Although our data indicates AF was increased in diabetic mice by a pathway that enhanced cellular triggering, AF can also be supported by structural tissue-level changes, such as cell death and fibrosis, which favor formation of electrical reentrant circuits (67, 70, 71). Furthermore, excessive CaMKII activity can contribute to myocardial death and fibrosis (65, 72). We performed histological analysis of atrial tissue from WT mice with and without T1D (Supplemental Figure 8, A and B), but did not detect differences in H&E staining or fibrosis. We measured cleaved caspase 3, a marker of apoptosis (73), and did not detect differences between WT nondiabetic and WT T1D mice (Supplemental Figure 8C). We interpret these data to suggest that differences in pathological atrial remodeling were unlikely to contribute to AF in our model, most likely because of the brief, 2-week duration of T1D in this model.
Our studies provide evidence that ox-CaMKII and OGN play critical but independent roles in the mechanism for increased AF in DM. We found increased AF in T1D and T2D mouse models, and this increased susceptibility to AF was absent in mice with myocardial CaMKII inhibition. Thus, CaMKII appears to be a node connecting upstream signals in T1D and T2D with downstream arrhythmia mechanisms. We confirmed previous observations that ROS activates CaMKII, but in contrast to prior studies, our data did not support a role for O-GlcNAc in activation of CaMKII. Notably, loss of CaMKIIδ S280, the previously identified OGN site for CaMKII (24), was ineffective in preventing AF in T1D and T2D. To our knowledge, there are no in vivo data showing CaMKII modification by OGN at S280 or other sites. We were unable to detect this modification on CaMKII from heart lysates isolated from mice with or without T1D and T2D, but we did detect phosphorylation at S280 in Camk2g and Camk2d. At this point, it is uncertain whether S280 phosphorylation can confer Ca2+- and calmodulin-autonomous activity on CaMKII, so future studies will be necessary to test for this possibility.
We demonstrated that OGN contributed to AF in T1D and T2D. DON, a competitive inhibitor of the hexosamine biosynthetic pathway that reduces availability of UDP-GlcNAc, the rate-limiting substrate for OGN, was effective at suppressing AF in T1D but not T2D, suggesting that OGN was proarrhythmic in T1D by targeting sites other than CaMKII, and/or that off-target actions of DON were antiarrhythmic. In contrast to our observations in DON-treated mice, our finding that OGA-TG mice were protected from AF in both T1D and T2D suggests that DON is antiarrhythmic, at least in part by off-target actions that are independent of CaMKII and OGN. We interpret the shared resistance to AF by AC3-I, MMVV, and OGA-TG mice in T1D and T2D to suggest that CaMKIIδ and OGN are proarrhythmic in DM.

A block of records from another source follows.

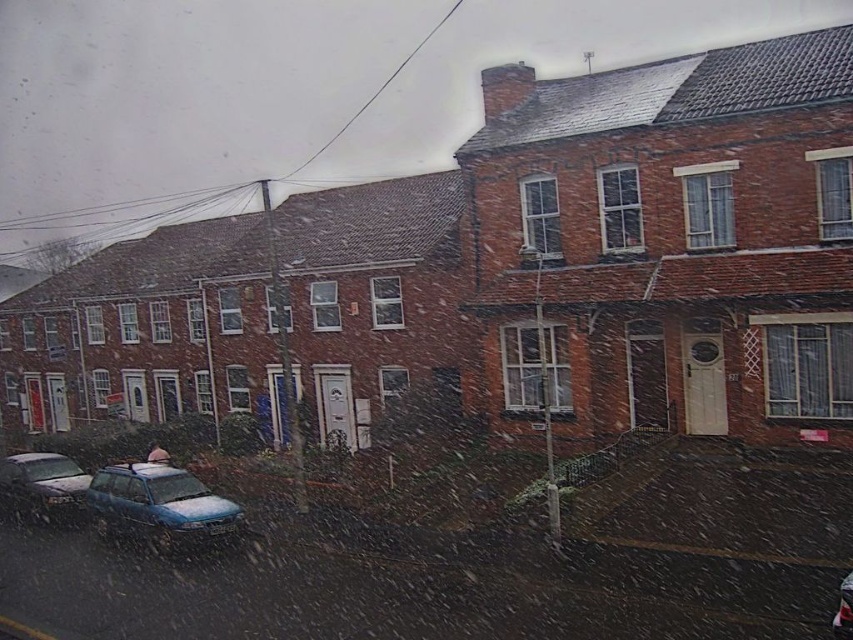
The width and height of the screenshot is (853, 640). What do you see at coordinates (160, 506) in the screenshot?
I see `blue matte car at lower left` at bounding box center [160, 506].

From the picture: Between blue matte car at lower left and metallic blue sedan at lower left, which one has more height?

With more height is blue matte car at lower left.

Is point (123, 534) less distant than point (20, 465)?

Yes, it is in front of point (20, 465).

Identify the location of blue matte car at lower left. (160, 506).

Is metallic blue sedan at lower left smaller than metallic blue car at lower left?

No, metallic blue sedan at lower left is not smaller than metallic blue car at lower left.

Who is lower down, metallic blue sedan at lower left or metallic blue car at lower left?

metallic blue sedan at lower left

What do you see at coordinates (42, 486) in the screenshot? The height and width of the screenshot is (640, 853). I see `metallic blue sedan at lower left` at bounding box center [42, 486].

Locate an element on the screen. This screenshot has width=853, height=640. metallic blue sedan at lower left is located at coordinates (42, 486).

Can you confirm if blue matte car at lower left is positioned to the left of metallic blue car at lower left?

Correct, you'll find blue matte car at lower left to the left of metallic blue car at lower left.

Who is taller, blue matte car at lower left or metallic blue car at lower left?

With more height is blue matte car at lower left.

Between point (160, 467) and point (846, 577), which one is positioned behind?

Point (160, 467)

This screenshot has height=640, width=853. What are the coordinates of `blue matte car at lower left` in the screenshot? It's located at (160, 506).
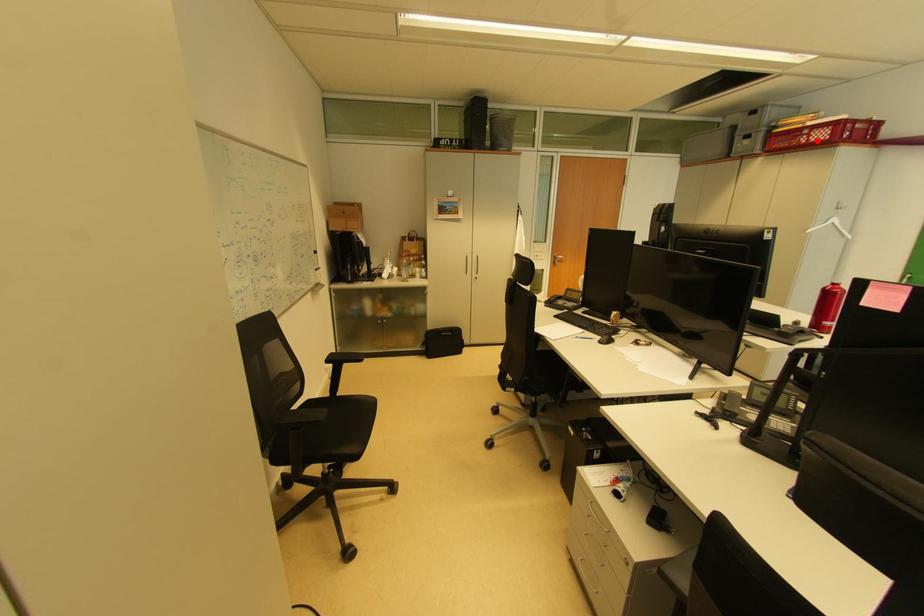
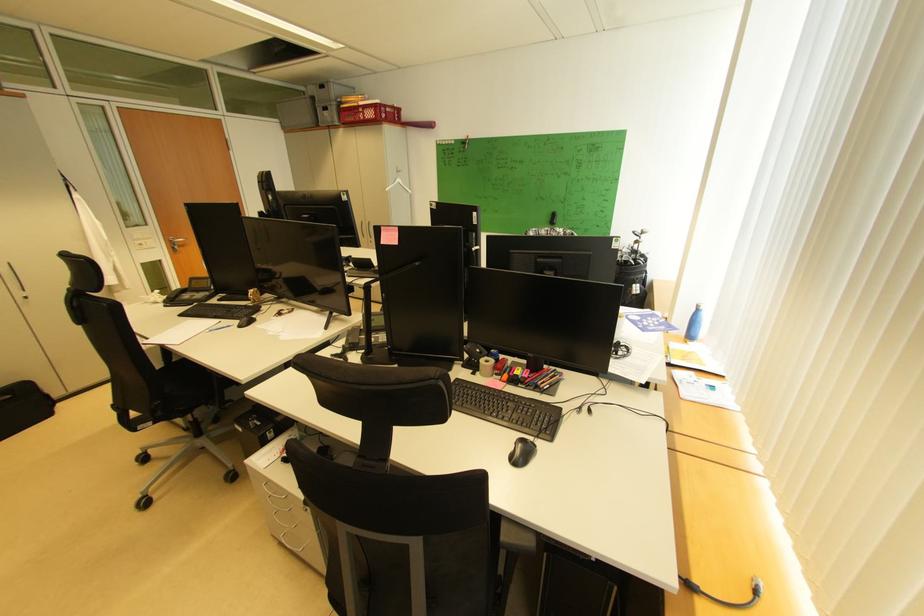
The point at the highlighted location is marked in the first image. Where is the corresponding point in the second image?

(372, 118)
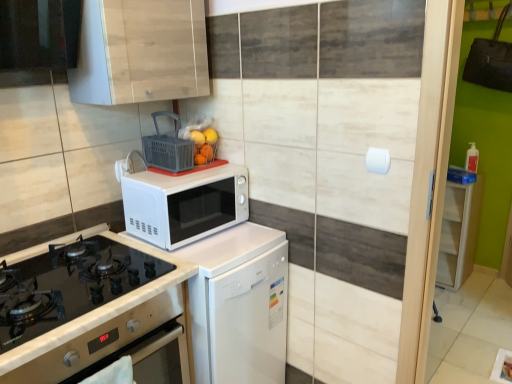
Question: From a real-world perspective, does black glass gas stove at lower left sit lower than white matte microwave at center?

Choices:
 (A) no
 (B) yes

Answer: (B)

Question: Is black glass gas stove at lower left shorter than white matte microwave at center?

Choices:
 (A) yes
 (B) no

Answer: (A)

Question: Can you confirm if black glass gas stove at lower left is thinner than white matte microwave at center?

Choices:
 (A) yes
 (B) no

Answer: (B)

Question: Is black glass gas stove at lower left in front of white matte microwave at center?

Choices:
 (A) yes
 (B) no

Answer: (A)

Question: Does black glass gas stove at lower left come behind white matte microwave at center?

Choices:
 (A) no
 (B) yes

Answer: (A)

Question: Considering the relative sizes of black glass gas stove at lower left and white matte microwave at center in the image provided, is black glass gas stove at lower left taller than white matte microwave at center?

Choices:
 (A) yes
 (B) no

Answer: (B)

Question: From the image's perspective, would you say white plastic electric outlet at upper center is shown under wooden cabinet at upper center, which ranks as the first cabinetry in top-to-bottom order?

Choices:
 (A) yes
 (B) no

Answer: (A)

Question: Does white plastic electric outlet at upper center have a greater height compared to wooden cabinet at upper center, which ranks as the first cabinetry in top-to-bottom order?

Choices:
 (A) yes
 (B) no

Answer: (B)

Question: Is white plastic electric outlet at upper center far away from wooden cabinet at upper center, which is the first cabinetry in left-to-right order?

Choices:
 (A) yes
 (B) no

Answer: (B)

Question: Can you see white plastic electric outlet at upper center touching wooden cabinet at upper center, which ranks as the first cabinetry in top-to-bottom order?

Choices:
 (A) yes
 (B) no

Answer: (B)

Question: Is white plastic electric outlet at upper center to the left of wooden cabinet at upper center, which ranks as the 1th cabinetry in front-to-back order, from the viewer's perspective?

Choices:
 (A) no
 (B) yes

Answer: (B)

Question: Can you confirm if white plastic electric outlet at upper center is thinner than wooden cabinet at upper center, which ranks as the 1th cabinetry in front-to-back order?

Choices:
 (A) yes
 (B) no

Answer: (A)

Question: Is white wood cabinet at right, the 2th cabinetry positioned from the left, positioned before plastic basket at upper center?

Choices:
 (A) yes
 (B) no

Answer: (B)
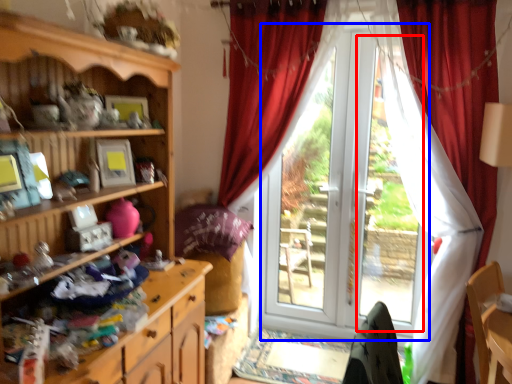
Question: Which object is closer to the camera taking this photo, bay window (highlighted by a red box) or screen door (highlighted by a blue box)?

Choices:
 (A) bay window
 (B) screen door

Answer: (B)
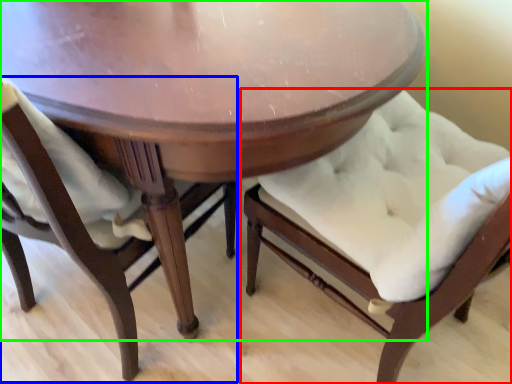
Question: Considering the real-world distances, which object is closest to chair (highlighted by a red box)? chair (highlighted by a blue box) or table (highlighted by a green box).

Choices:
 (A) chair
 (B) table

Answer: (B)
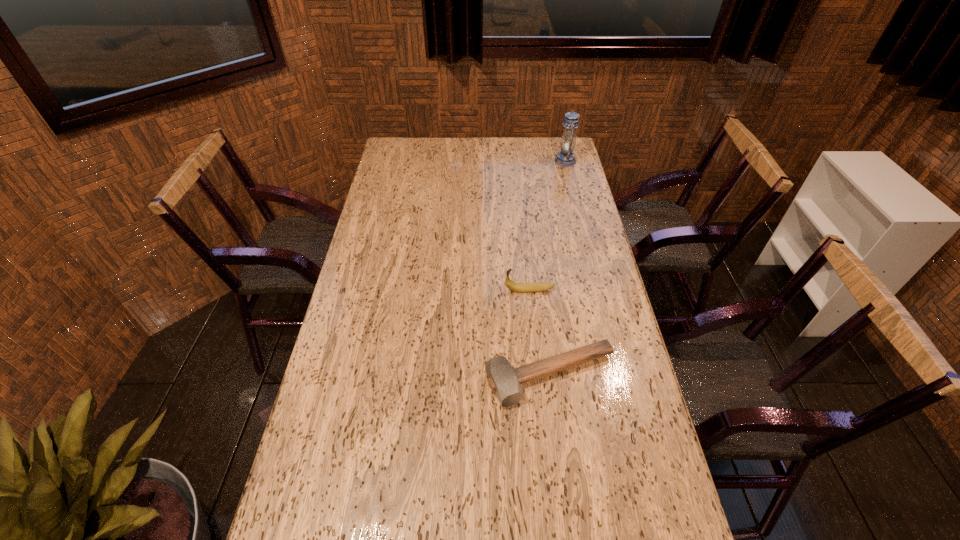
This screenshot has height=540, width=960. In order to click on vacant space located 0.240m at the stem of the banana in this screenshot , I will do [432, 290].

Where is `free spot located at the stem of the banana`? free spot located at the stem of the banana is located at coordinates coord(481,290).

This screenshot has width=960, height=540. What are the coordinates of `free region located on the front of the mallet` in the screenshot? It's located at (559, 447).

The image size is (960, 540). I want to click on object located at the far edge, so click(x=565, y=157).

At what (x,y) coordinates should I click in order to perform the action: click on lantern situated at the right edge. Please return your answer as a coordinate pair (x, y). Image resolution: width=960 pixels, height=540 pixels. Looking at the image, I should click on (565, 157).

The height and width of the screenshot is (540, 960). I want to click on mallet at the right edge, so click(x=504, y=381).

Find the location of a particular element. This screenshot has width=960, height=540. object that is at the far right corner is located at coordinates (565, 157).

Locate an element on the screen. free spot at the far edge of the desktop is located at coordinates 442,161.

Where is `free space at the left edge of the desktop`? The height and width of the screenshot is (540, 960). free space at the left edge of the desktop is located at coordinates (382, 175).

I want to click on free spot at the right edge of the desktop, so click(560, 179).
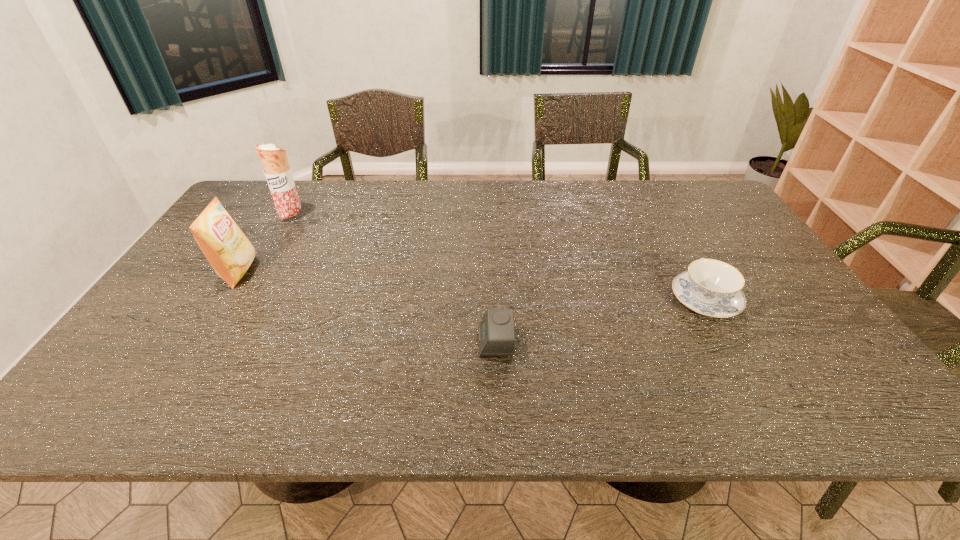
The width and height of the screenshot is (960, 540). In order to click on the tallest object in this screenshot , I will do click(277, 171).

Find the location of `the farthest object`. the farthest object is located at coordinates (277, 171).

At what (x,y) coordinates should I click in order to perform the action: click on the third shortest object. Please return your answer as a coordinate pair (x, y). Looking at the image, I should click on (230, 253).

Locate an element on the screen. The image size is (960, 540). the third tallest object is located at coordinates (710, 287).

Identify the location of the rightmost object. This screenshot has height=540, width=960. (710, 287).

What are the coordinates of `alarm clock` in the screenshot? It's located at (496, 330).

I want to click on the second object from right to left, so click(496, 330).

Where is `free space located on the right of the burrito`? Image resolution: width=960 pixels, height=540 pixels. free space located on the right of the burrito is located at coordinates (359, 216).

Image resolution: width=960 pixels, height=540 pixels. I want to click on free location located on the front-facing side of the crisp (potato chip), so click(286, 272).

Locate an element on the screen. This screenshot has height=540, width=960. vacant space positioned 0.200m with the handle on the side of the rightmost object is located at coordinates (669, 234).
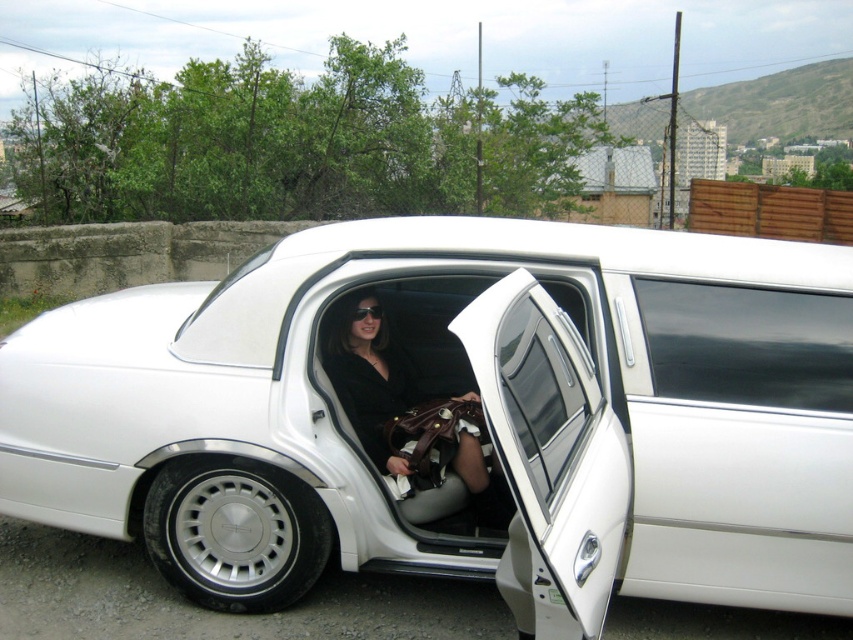
In the scene shown: You are a photographer standing at a certain distance from the white glossy limousine at center. You want to capture a full view of the limousine without any distortion. According to photography guidelines, the minimum recommended distance for such a shot is 2 meters. Can you take the photo from your current position?

The distance between you and the white glossy limousine at center is 2.25 meters, which exceeds the minimum recommended distance of 2 meters. Therefore, you can take the photo from your current position without distortion.

Consider the image. You are standing in front of the white glossy limousine at center and want to take a photo of it from a distance that allows you to capture the entire vehicle in the frame. Considering your camera has a standard lens with a 50mm focal length, which is suitable for capturing subjects at a distance of up to 10 feet, can you take the photo without moving closer? Explain your reasoning.

The white glossy limousine at center is 7.38 feet away from the viewer. Since the camera lens can capture up to 10 feet, the distance is within the acceptable range. Therefore, you can take the photo without moving closer.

The response to loss of ox-CaMKIIδ was remarkably consistent. The increased susceptibility to AF was similarly suppressed in T1D and T2D in MMVV mice. Upstream of CaMKIIδ, NADPH oxidase and mitochondrial ROS are major sources of intracellular ROS in physiology and disease (74). In this study, we observed protection from AF in T1D in p47–/– mice deficient in NADPH oxidase, similar to our previous finding that preventing oxidative activation of CaMKIIδ downstream of NADPH oxidase was antiarrhythmic in an angiotensin II–primed model of AF (20). Further, targeted inhibition of mitochondrial ROS with MitoTEMPO also protected against AF in T1D. Inhibition of mitochondrial ROS by genetic overexpression of the human catalase gene targeted to the mitochondria has been shown to decrease AF in a mouse model (75). The observed rescue with either inhibition of NADPH oxidase or mitochondrial ROS is an interesting finding, and is consistent with the idea of crosstalk between intracellular and mitochondrial ROS production in the feed-forward mechanism known as ROS-induced ROS production (76). Although our study is focused on the role of CaMKII, we acknowledge that there are other intracellular targets of oxidation that may play a role in the mechanism of oxidative stress–related AF. Indeed, Xie et al. demonstrated that RyR2 oxidation contributes to the pathogenesis of AF (75). We interpret these findings to support an important role for CaMKII as a transducer of pathological ROS in AF in the setting of DM. Although we only tested the role of candidate ROS sources and MsrA in T1D, it seems plausible that future studies will confirm that targeted antioxidant interventions upstream to CaMKII have the potential to reduce AF risk in T1D and T2D.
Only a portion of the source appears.